Mas o pior ainda estava por vir. No final da partida, opa, desculpe, quis dizer da contagem dos votos, chegou a notícia alentadora de que haveria, pelo menos, segundo turno; que afinal, o outro lado do país não havia perdido de 7 x 1, pelo menos, dando um fio de esperança a uma criança que gritou, desavisada: "Lula livreeeee!!!!"

A simples expressão inocente e sem qualquer xingamento ou ódio de uma vontade contida, silenciada por quem não admite que se pense diferente, provocou no rapaz do início da apuração uma indignação tamanha, a ponto de ele proferir as mais terríveis ameaças, em alto e bom som para toda a Alameda Gravatá, onde moro em Brasília, escutar, desde "comunistas escrotos vocês vão morrer" até "Lula livre é o caralho, seus filhos da puta".

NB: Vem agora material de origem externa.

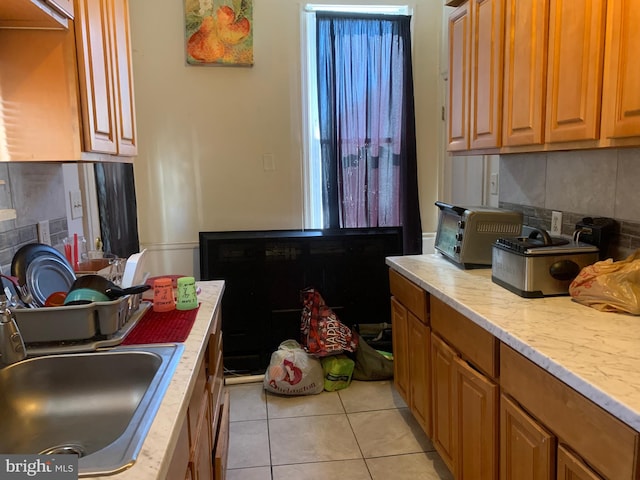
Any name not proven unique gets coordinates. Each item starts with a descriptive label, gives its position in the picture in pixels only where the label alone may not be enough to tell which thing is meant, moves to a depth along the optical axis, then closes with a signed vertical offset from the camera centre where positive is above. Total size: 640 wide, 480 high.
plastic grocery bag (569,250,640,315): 1.58 -0.37
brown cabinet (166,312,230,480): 1.20 -0.72
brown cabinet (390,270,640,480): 1.16 -0.70
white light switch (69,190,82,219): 2.37 -0.10
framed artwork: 3.25 +0.94
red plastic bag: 3.06 -0.94
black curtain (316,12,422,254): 3.38 +0.38
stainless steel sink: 1.20 -0.55
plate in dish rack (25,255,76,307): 1.58 -0.31
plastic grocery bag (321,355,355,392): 3.07 -1.18
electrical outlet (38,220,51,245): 1.98 -0.19
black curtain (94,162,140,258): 2.83 -0.15
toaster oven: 2.30 -0.27
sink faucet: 1.27 -0.39
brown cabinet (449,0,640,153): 1.50 +0.34
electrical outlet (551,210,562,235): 2.28 -0.24
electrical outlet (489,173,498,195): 2.86 -0.07
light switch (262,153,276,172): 3.49 +0.11
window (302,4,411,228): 3.41 +0.47
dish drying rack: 1.38 -0.39
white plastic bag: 2.96 -1.15
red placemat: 1.50 -0.46
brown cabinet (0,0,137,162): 1.49 +0.27
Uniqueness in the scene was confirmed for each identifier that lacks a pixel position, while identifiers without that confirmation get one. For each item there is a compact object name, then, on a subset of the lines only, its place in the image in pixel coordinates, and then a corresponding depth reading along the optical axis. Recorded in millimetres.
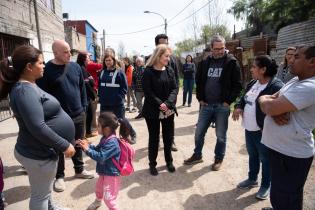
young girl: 2104
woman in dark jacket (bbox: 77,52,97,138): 4284
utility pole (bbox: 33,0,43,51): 8186
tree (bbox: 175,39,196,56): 38989
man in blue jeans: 3153
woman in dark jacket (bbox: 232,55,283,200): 2469
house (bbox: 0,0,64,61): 7031
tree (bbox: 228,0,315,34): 9163
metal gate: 6738
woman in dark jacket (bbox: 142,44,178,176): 3059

Só gritei uma frase, em defesa da ordem e da boa vizinhança: "quando o senhor aprender a falar, a gente conversa!"- ao que fui respondida com tiros. Sim, isso mesmo: tiros para o alto, mas tiros. Sem acreditar naquilo, apenas por puro reflexo, eu e minha filha nos jogamos no chão e choramos juntas o primeiro ato de intolerância e violência que vivenciamos na pele. Alguém gritou que chamaria a polícia e, não sei se por isso ou se acabou a munição, os tiros cessaram.

Outras manifestações semelhantes se seguiram, até com consequências mais trágicas, nos diversos estados do país.E, a medida que escutava ou lia sobre essa sequência de atos insanos e extremos, maior era minha vontade de dizer alguma coisa, mas não sobre o desespero do país nem sobre a certeza de que toda a nação precisa de um divã, e até de colo, provavelmente.

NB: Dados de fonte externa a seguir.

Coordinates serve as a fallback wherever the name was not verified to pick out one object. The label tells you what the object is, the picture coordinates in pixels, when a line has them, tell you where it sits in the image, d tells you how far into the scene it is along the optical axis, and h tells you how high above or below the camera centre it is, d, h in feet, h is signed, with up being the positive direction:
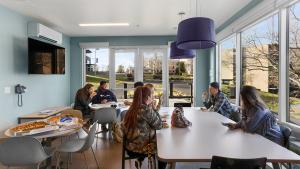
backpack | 5.87 -1.48
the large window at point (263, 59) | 7.68 +1.23
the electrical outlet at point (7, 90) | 9.30 -0.46
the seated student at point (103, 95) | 12.20 -1.08
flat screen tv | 10.59 +1.75
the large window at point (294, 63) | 6.42 +0.72
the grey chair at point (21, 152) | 5.11 -2.31
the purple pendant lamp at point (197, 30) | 5.39 +1.77
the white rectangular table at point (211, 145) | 3.73 -1.74
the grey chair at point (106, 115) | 9.71 -2.07
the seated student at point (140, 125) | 5.40 -1.50
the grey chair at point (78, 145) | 6.38 -2.70
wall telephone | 9.93 -0.57
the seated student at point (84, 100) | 10.74 -1.25
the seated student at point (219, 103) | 9.01 -1.25
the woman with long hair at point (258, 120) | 5.30 -1.32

Queria só repetir muitas vezes, como se isso pudesse acelerar os quatro anos que estão por vir, o que disse naquele domingo pra minha filha, que "vai passar"...Queria achar palavras capazes de encher de esperança, ainda que tardia, quem está sofrendo em cada pedaço esquecido do Brasil, sem encontrar abrigo sequer nos familiares, que erram "cegos pelo continente" e, adormecidos, como nossa "pátria mãe tão distraída", nem percebem que estamos perdendo, todos, um tanto de humanidade que ainda nos resta.

Queria ter paciência e persuasão suficientes para conseguir dialogar com meus familiares, que sei que me amam, que sei que não são homofóbicos, não são racistas, nem a favor da ditadura (ao menos os que conheceram meu pai de verdade não são e sei que os que são a favor da ditadura talvez até atribuam ao meu pai, só porque ele era militar, essa escolha, mas alerto aqui: tenho certeza de que não seria a dele).

Queria explicar que a derrota não será do PT, será da democracia, será das liberdades individuais duramente conquistadas, será dos direitos humanos, será da possibilidade de ter opções, será até de andar livremente nas ruas, sem medo de expressar seu pensamento.

Mas minha única arma, e é a única mesmo que quero continuar a ter, é poder dizer que "vai passar", e que espero até que todos os prognósticos estejam errados, e que nossos filhos não paguem o preço da nossa cegueira.

Por isso, e por saber que nascerá, ainda que da possível derrota que se anuncia, uma forte resistência de mais de 40 milhões de pessoas, com nossas deliciosas células subversivas a espalharem amor nas pequenas revoluções diárias de quem não cansa de lutar, é que uso Chico Buarque pra remediar a dor e garantir que um dia veremos de novo uma cidade a cantar "a evolução da liberdade, até o dia clarear".